Limitations & Future Work¶
- Video generation inevitably introduces artifacts, which are particularly pronounced in highly dynamic robot scenarios.
- Rendered viewpoints are currently determined heuristically; Next-Best-View methods have not been integrated.
- The relationship between video generation quality and control success rate is not yet well understood.
- The data flywheel operates offline; online adaptation has not been realized.
Related Work & Insights¶
- vs. AVID: simply adapts DynamicCrafter without 3D priors; EnerVerse's multi-view pre-training provides spatial understanding.

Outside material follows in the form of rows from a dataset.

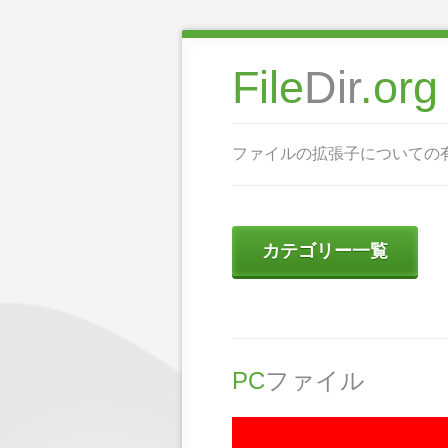
File
Dir
.org
ファイルの拡張子についての
カテゴリー一覧
PC
ファイル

- vs. Diffusion Policy: directly learns actions without video generation priors; EnerVerse leverages video imagination to enhance the policy.
- vs. OpenVLA: a 7B VLA model surpassed by EnerVerse with a smaller model.
-
vs. GR-2: also adopts video pre-training but remains in 2D; EnerVerse extends to 4D.
-
Video generation as a pre-training task for robotic policy learning is a promising paradigm.
- The 4DGS data flywheel concept generalizes to other domains requiring cross-domain data augmentation.
- Single-camera plus depth warping for multi-view generation is a practical deployment strategy.
Rating¶
- ⭐ Novelty: 4/5 — A well-designed 4D embodied space generation framework with a creative data flywheel.
- ⭐ Experimental Thoroughness: 4.5/5 — Comprehensive validation on LIBERO, CALVIN, and real-world settings with detailed ablations.
- ⭐ Writing Quality: 3.5/5 — Content-rich but somewhat verbose; core contributions could be more prominently highlighted.
- ⭐ Value: 4/5 — Provides a unified paradigm of video generation and policy learning for embodied intelligence.